- 文書の抜粋:
実験室の方法とペストの歴史
Little, Lester K., “Plague Historians in Lab Coats”, Past and Present (2011) 213 (1): 267-290.
ペストの病原体が発見されたのは1894年の香港で、アレクサンドル・イェルサンと北里柴三郎の二人の偉大な細菌学者が競いあって、一時は北里がリードしたが、結局最終的に正確に病原体を特定したのはイェルサンであり、彼の功績を称えて、ペストの病原体は Yersinia pestis と名付けられた。病原体の特定により、ある疾病・感染症がペストであるかどうかを決める、新しい究極の基準が作られた。それは、患者の症状などの臨床的な特徴や、流行の様相などの疫学的な特徴とは異なった、実験室での操作によってペストを判断する方法であった。
19世紀末の時点において、過去におけるペストの大流行とされていたものは、すでにいくつか存在した。もっとも有名なものは14世紀ヨーロッパの黒死病であり、アウグスト・ヒルシュの『地理的・歴史的病理学』によれば、6世紀にコンスタンチノープルを襲ってから数世紀続いた「ユスティニアヌのペスト」が最初の確かなペストの流行とされている。実験室の医学の方法をこれらの過去の流行に適用することは当然できなかったわけだが、北里も含めた細菌学者たちは、歴史的に記録された臨床的な症状に基づいて、過去の流行をペストであると断定していた。多くの患者のリンパ腺が大きく腫れたという記述が、その断定の記述になっていた。

- 設問:
[1] ペスト史の文章によると、ペストの病原体がYersinia pestisと名付けられたのはなぜか。1～3文で説明せよ。
[2] ペスト史の文章のうち、「19世紀末の時点において、過」から「その断定の記述になっていた。」までをそのまま再掲せよ。
[3] ペスト史の文章の最後の文に続く部分を書け。
データはここでは使わない。

(収集したデータ項目)
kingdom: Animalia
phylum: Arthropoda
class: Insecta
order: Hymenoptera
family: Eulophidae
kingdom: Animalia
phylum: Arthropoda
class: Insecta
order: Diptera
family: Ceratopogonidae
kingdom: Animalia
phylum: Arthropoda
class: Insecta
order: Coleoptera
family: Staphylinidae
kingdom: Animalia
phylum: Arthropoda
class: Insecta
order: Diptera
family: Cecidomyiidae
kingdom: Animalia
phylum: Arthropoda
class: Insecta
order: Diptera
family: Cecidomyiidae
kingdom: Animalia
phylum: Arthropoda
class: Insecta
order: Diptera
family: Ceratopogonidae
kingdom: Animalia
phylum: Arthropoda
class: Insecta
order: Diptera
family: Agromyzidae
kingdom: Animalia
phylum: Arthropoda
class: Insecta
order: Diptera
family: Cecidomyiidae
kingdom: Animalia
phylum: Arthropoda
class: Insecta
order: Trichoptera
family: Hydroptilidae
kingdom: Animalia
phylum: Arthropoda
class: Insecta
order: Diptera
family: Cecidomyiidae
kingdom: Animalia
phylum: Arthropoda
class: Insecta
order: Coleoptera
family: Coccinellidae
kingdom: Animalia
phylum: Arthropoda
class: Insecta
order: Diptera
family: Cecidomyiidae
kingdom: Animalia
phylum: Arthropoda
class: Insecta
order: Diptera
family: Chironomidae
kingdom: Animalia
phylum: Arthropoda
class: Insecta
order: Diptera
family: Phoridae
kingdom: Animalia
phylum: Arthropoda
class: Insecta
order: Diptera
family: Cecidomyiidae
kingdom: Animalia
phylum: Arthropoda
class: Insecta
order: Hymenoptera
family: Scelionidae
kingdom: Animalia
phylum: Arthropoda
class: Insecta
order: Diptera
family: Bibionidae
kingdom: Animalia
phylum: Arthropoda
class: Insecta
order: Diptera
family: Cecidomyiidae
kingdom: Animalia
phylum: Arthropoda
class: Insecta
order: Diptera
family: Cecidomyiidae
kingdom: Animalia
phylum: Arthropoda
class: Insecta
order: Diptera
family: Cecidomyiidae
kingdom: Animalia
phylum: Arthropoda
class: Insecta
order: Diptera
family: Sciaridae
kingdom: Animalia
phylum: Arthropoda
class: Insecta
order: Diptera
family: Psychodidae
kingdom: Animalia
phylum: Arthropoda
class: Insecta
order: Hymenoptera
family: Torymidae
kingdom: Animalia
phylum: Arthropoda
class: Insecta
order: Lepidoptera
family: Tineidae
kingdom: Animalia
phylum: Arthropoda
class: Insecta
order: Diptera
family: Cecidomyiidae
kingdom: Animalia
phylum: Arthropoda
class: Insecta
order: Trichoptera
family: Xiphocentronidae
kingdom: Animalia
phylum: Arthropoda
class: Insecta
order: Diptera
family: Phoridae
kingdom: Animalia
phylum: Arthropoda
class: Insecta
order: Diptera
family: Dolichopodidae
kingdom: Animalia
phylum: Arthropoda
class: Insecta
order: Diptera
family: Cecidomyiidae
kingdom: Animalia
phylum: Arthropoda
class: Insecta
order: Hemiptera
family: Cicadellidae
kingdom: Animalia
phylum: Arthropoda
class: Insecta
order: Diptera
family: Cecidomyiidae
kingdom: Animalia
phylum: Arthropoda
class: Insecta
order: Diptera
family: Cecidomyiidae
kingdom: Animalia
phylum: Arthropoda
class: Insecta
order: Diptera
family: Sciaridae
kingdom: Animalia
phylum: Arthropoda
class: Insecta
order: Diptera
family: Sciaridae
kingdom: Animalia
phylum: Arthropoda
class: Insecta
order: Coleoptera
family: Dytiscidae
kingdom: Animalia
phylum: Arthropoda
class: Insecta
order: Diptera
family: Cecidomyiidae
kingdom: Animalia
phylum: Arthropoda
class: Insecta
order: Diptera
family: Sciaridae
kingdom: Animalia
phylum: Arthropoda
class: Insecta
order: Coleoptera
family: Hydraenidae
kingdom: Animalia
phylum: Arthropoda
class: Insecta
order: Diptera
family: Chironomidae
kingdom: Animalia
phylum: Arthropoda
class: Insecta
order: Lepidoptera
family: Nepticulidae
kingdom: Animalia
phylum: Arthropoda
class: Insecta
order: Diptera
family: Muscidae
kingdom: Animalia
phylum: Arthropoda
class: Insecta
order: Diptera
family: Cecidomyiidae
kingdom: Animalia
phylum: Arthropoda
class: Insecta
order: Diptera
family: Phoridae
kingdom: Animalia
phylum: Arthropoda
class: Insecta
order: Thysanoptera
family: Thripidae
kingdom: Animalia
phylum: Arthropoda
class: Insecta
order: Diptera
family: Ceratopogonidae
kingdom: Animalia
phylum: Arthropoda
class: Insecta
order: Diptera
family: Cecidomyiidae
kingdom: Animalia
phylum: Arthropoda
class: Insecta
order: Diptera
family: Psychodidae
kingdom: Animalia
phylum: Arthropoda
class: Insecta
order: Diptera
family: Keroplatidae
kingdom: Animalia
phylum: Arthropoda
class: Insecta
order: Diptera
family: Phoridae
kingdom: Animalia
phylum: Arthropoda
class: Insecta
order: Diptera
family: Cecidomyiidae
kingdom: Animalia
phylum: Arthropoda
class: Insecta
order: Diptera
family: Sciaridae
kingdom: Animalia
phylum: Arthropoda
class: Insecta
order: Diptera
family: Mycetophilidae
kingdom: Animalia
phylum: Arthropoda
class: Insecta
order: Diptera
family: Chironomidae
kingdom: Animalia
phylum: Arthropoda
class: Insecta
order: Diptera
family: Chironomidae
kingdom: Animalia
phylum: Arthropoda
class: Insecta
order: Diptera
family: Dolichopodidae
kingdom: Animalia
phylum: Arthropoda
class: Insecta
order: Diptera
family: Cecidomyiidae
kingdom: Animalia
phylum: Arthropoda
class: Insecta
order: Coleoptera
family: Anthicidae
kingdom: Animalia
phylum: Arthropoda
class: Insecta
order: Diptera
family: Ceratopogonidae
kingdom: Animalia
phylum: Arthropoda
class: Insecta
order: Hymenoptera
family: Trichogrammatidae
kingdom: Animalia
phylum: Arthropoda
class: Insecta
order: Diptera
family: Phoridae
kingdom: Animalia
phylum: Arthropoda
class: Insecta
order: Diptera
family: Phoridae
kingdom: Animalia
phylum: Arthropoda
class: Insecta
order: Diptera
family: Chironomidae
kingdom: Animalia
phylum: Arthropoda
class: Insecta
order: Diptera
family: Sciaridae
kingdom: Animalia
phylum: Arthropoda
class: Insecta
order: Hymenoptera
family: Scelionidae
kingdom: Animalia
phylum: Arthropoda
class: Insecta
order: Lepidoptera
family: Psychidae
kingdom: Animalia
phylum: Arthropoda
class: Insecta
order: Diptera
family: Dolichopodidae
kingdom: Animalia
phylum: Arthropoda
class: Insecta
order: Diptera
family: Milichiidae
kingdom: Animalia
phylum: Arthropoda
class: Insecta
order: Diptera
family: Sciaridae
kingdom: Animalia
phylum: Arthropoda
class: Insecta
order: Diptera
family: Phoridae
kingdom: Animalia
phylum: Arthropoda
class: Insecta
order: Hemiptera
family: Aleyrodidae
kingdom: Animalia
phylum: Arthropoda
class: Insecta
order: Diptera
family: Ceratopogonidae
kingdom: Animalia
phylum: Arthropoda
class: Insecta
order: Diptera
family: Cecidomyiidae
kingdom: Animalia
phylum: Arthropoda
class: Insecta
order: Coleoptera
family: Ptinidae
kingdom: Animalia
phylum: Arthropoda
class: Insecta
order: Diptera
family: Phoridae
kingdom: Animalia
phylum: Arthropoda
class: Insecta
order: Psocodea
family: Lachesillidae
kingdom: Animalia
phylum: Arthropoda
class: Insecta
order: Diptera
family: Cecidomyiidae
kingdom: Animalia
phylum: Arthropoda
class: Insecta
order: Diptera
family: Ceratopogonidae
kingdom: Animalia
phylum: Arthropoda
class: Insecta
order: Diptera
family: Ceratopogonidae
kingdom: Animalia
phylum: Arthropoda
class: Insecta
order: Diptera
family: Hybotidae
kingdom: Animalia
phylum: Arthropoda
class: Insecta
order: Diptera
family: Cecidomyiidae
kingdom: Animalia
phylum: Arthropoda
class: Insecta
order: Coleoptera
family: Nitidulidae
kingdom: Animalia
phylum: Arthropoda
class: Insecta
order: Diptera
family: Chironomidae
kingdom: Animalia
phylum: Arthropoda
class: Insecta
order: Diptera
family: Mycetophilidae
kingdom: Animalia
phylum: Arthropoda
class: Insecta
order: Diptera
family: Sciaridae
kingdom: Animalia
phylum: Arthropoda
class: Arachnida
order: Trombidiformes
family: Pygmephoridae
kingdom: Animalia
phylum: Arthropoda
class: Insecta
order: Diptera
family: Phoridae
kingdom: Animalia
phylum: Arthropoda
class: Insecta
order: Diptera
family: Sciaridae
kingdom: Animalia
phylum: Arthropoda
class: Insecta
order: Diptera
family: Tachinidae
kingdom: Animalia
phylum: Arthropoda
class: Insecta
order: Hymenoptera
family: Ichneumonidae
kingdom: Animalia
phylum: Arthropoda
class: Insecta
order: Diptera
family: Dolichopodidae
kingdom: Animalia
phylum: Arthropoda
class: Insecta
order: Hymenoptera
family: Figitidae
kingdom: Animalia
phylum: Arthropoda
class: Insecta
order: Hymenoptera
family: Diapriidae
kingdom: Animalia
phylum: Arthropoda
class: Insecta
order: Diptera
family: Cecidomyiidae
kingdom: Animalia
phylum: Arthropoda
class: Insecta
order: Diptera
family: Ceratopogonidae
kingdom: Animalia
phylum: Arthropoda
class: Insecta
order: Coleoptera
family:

- 各問の解答:
[1] 北里柴三郎と競いあった末に、最終的に病原体を正確に特定したのがイェルサンだったからである。その功績を称えて、病原体はYersinia pestisと名付けられた。

[2]
19世紀末の時点において、過去におけるペストの大流行とされていたものは、すでにいくつか存在した。もっとも有名なものは14世紀ヨーロッパの黒死病であり、アウグスト・ヒルシュの『地理的・歴史的病理学』によれば、6世紀にコンスタンチノープルを襲ってから数世紀続いた「ユスティニアヌのペスト」が最初の確かなペストの流行とされている。実験室の医学の方法をこれらの過去の流行に適用することは当然できなかったわけだが、北里も含めた細菌学者たちは、歴史的に記録された臨床的な症状に基づいて、過去の流行をペストであると断定していた。多くの患者のリンパ腺が大きく腫れたという記述が、その断定の記述になっていた。

[3]
しかし、過去の大流行が本当にペストなのか、言葉を変えると、Yersinia pestis がその流行を起こしたのかという問いは、リンパ腺の腫れだけで決着がつく問題ではなく、多くの学者たちが疑問を呈してきた。特に、イタリアのペスト流行について優れた業績をあげたデイヴィッド・ハーリヒー (David Herlihy)が、動物学者・昆虫学者によるネズミの問題に注目して、黒死病はペストではなかったと主張したこと、歴史人口学者のスーザン・スコットが流行の様相に注目してペスト以外の病気であると主張したことは、黒死病=ペストという前提を大きく揺るがせた。サミュエル・コーンは、2002年の著作において、黒死病とそれ以後のヨーロッパで「ペスト」と呼ばれていた病気は、ペストではないとはっきりと言い切った。私自身はペストの専門家ではないが、学部生向けの授業では、これらの「非ペスト説」を検討に値する説として慎重に紹介したこともあった。
この論争を収束させたのが、過去の人骨からペスト菌のDNAを採取して調べるという新しい「歴史学」の方法であった。1998年にマルセイユの学者たちが行った実験にはじまり、一連の研究は方法論を進化させながら研究の規模を拡大させてきた。基本的に黒死病はペストであったことがほぼ確定されたし、「ユスティニアヌスのペスト」が実際にペスト菌によるものであったことも示唆された。それだけでなく、中国においてペストの流行があったこと、それが西に移動してユスティニアヌスのペストや黒死病が引き起こされたことも示唆された。